可視化と人工知能が進む未来
先日、縁があって、投資信託を手掛けるプロの方のお話しを聞く機会がありました。
どのような会社に投資をしたら良いのかを判断するには、十年後の未来予想図を描いてみないといけないというお話しの中で、この先、可視化されてなかったものが、どんどん可視化されるようになるだろうと予測していました。
例えばの話ですが、不動産でいえば、マンションの情報など、現在では、築年数とか、間取りとか、立地などの条件だけですが、いずれそのマンションに住んでいる人達の人間的評価も数値化されて、情報化されるかもしれない。これはあくまでも、仮設ですが、そうやって今までは、数値化されずにいたものまでが、数値化されて人工知能が判断処理するようになるだろうというお話しです。
人間性や、人気度や親切度みたいなものまで、数値化されてしまう可能性があるというわけです。これは、怖い話ですね。もちろん、企業の方達は、どんどん便利になって素晴らしい世の中になると思っていらっしゃるのですけどね。情報は、多い方がいい、そして処理しきれないほどの情報をコンピューターが代わりに計算してくれて、人工知能で判断してくれるだろうというわけです。
しかし、本当にそれで良いのでしょうか?僕は、単に懐古主義的に言ってるのではなく。こうした方向性が、どんどん人間性を放棄しているように思えてしょうがないのです。それはそれで、精神的に病む人が増えて、医療機関が儲かれば、さらに経済効果があると判断されて、喜ばしいことだとするのでしょうけど。

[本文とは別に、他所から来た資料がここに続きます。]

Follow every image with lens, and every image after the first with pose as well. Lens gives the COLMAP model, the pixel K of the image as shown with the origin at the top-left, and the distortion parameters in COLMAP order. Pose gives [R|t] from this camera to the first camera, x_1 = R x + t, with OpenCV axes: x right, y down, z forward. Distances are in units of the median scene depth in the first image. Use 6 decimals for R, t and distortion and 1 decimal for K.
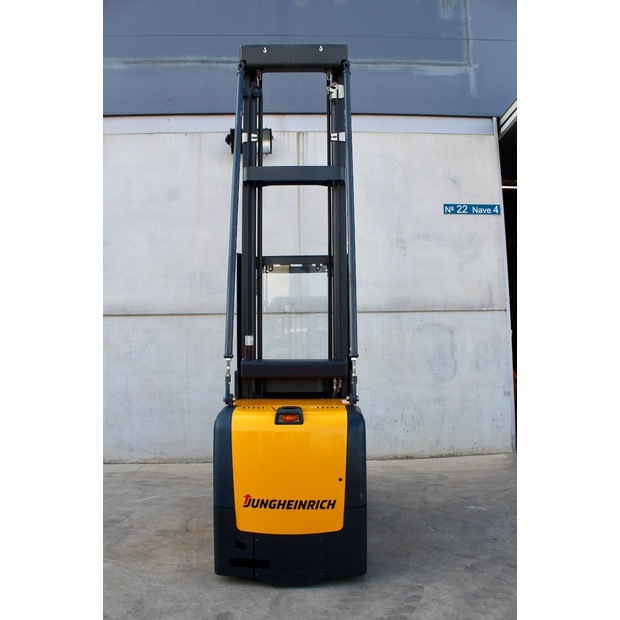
lens RADIAL K [[515.4, 0, 306.2], [0, 515.4, 310.9], [0, 0, 1]] dist [-0.137172, 0.099246]
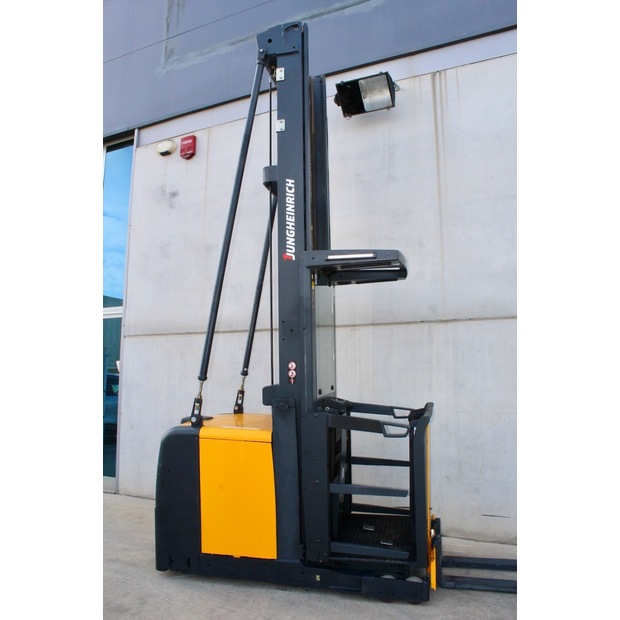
lens RADIAL K [[515.4, 0, 308.7], [0, 515.4, 308.6], [0, 0, 1]] dist [-0.137172, 0.099246]
pose [[0.886608, -0.047277, -0.460099, 0.142432], [0.031611, 0.998630, -0.041698, 0.009700], [0.461440, 0.022425, 0.886888, 0.297396]]
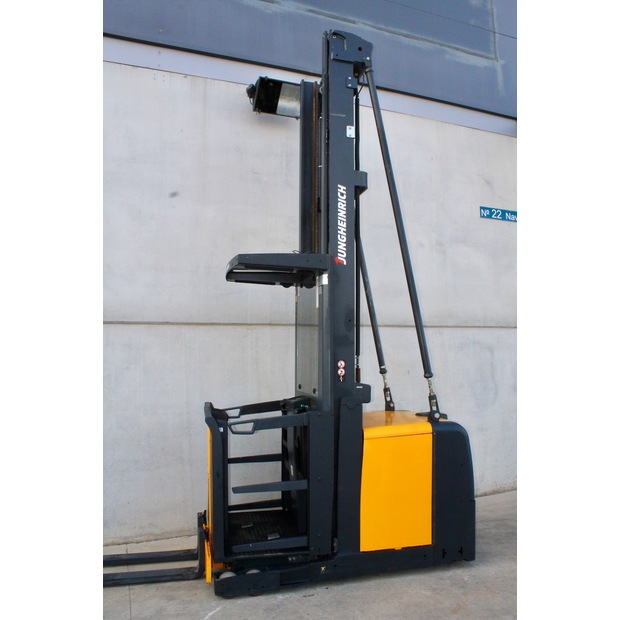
lens RADIAL K [[515.4, 0, 311.6], [0, 515.4, 310.1], [0, 0, 1]] dist [-0.137172, 0.099246]
pose [[0.945087, 0.033585, 0.325088, -0.292277], [-0.025208, 0.999234, -0.029947, 0.004658], [-0.325844, 0.020107, 0.945210, 0.267399]]
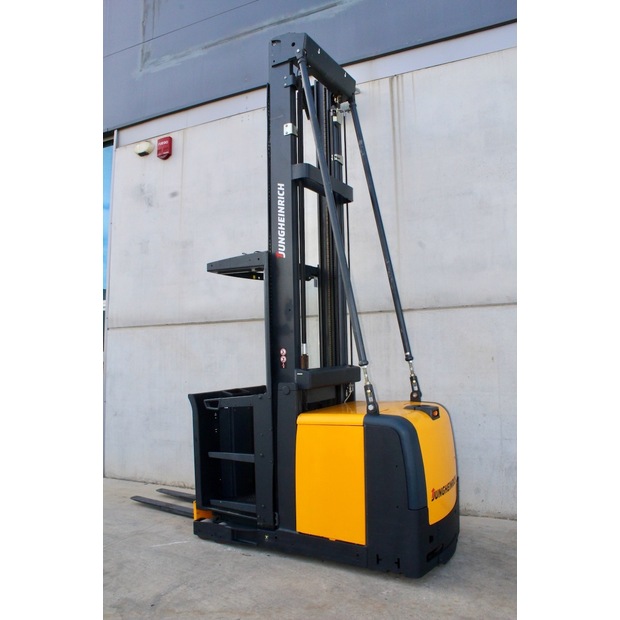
lens RADIAL K [[515.4, 0, 307.6], [0, 515.4, 308.6], [0, 0, 1]] dist [-0.137172, 0.099246]
pose [[0.890967, -0.049455, -0.451368, 0.202065], [0.046182, 0.998766, -0.018272, 0.007962], [0.451714, -0.004565, 0.892151, 0.267835]]
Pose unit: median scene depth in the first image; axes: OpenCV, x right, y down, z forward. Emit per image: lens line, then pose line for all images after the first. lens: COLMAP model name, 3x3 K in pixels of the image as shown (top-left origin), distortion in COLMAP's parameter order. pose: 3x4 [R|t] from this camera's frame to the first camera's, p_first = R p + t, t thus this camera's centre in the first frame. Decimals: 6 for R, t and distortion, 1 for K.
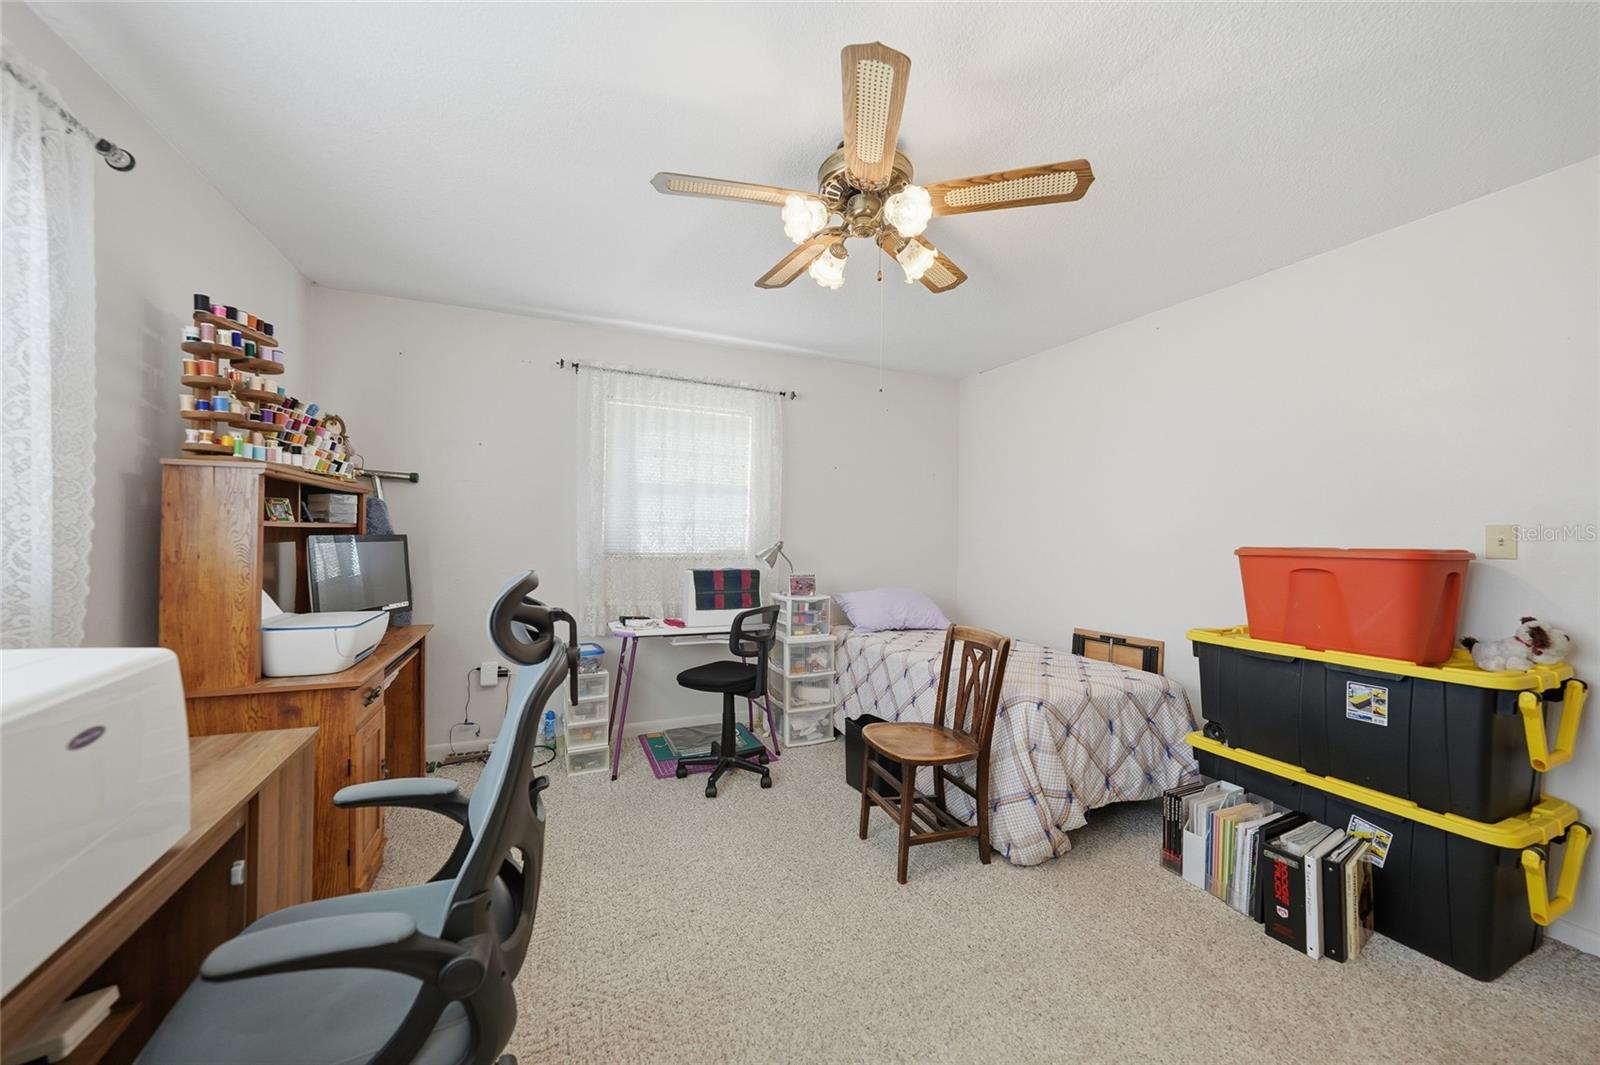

例えば、絵文字というものが出来て、真意が伝わりにくいメッセージに感情の情報が加わり、内容がわかりやすくなり、とても便利になりました。ところが、その便利さとは裏腹に、感情表現の画一化が起こっているという事を聞きます。つまり、人の感情は、絵文字で表現されるものだけに、すり寄ってしまって、複雑な感情表現は分かりにくいということで、淘汰されてしまうという現象がおきているのです。人の感情は、笑う、怒る、泣く、喜ぶ、唖然とする、焦る、ぐらいに集約されてしまって、いろいろな感情が複雑に交錯するようなことは、現象としておきなくなってきているというわけです。切れやすい人が、増えているのは、そうしたことも原因の一つかもしれません。
また、例えばオレンジジュースがあったとします。現在の技術があれば、果汁を一切つかわずにオレンジジュースを作ることが出来ますし、実際売れているわけですし、それを美味しいといって、飲んでいるわけです。そして、本当のオレンジを食べたとき、ああこのオレンジは、甘みが少ないなと思うかもしれません。ええ?それって、何と比べたのでしょうか?まさかの、まったくのフェイクであるはずのオレンジジュースの味が、味の基準になってしまっているとしたら?実際に、こういうことがおきてきている。自然なものが自然に感じなくなり、人工物を自然に感じるようになる。
詰まるところ、不確定なものの行く末が、まったく行き詰まってしまってきたわけです。そして、世の中のものは、全て計算がしやすい簡単なものへと変化していく。それは、科学の技術が著しく進歩しているのではなく、間違いなく人間の劣化が著しく進んでいると考える方が、自然だと思います。ヴァーチャルリアリティがすごいのではなく、ひょっとしたら、ヴァーチャルなものを見抜けなくなってしまった人間の方が、ひどく衰えてしまったのかもしれない。そして、生きる人生の価値基準を経済に据えるということになんの疑問を持たない現代の私たち、多少違うと思っていても、生きていくためにはしょうがない事だと、見て見ないフリをする。そう、科学とは、自然界の不確定な揺らぎを奪って、しょうがないでしょうという価値観を人々に供給するシステムなのかもしれません。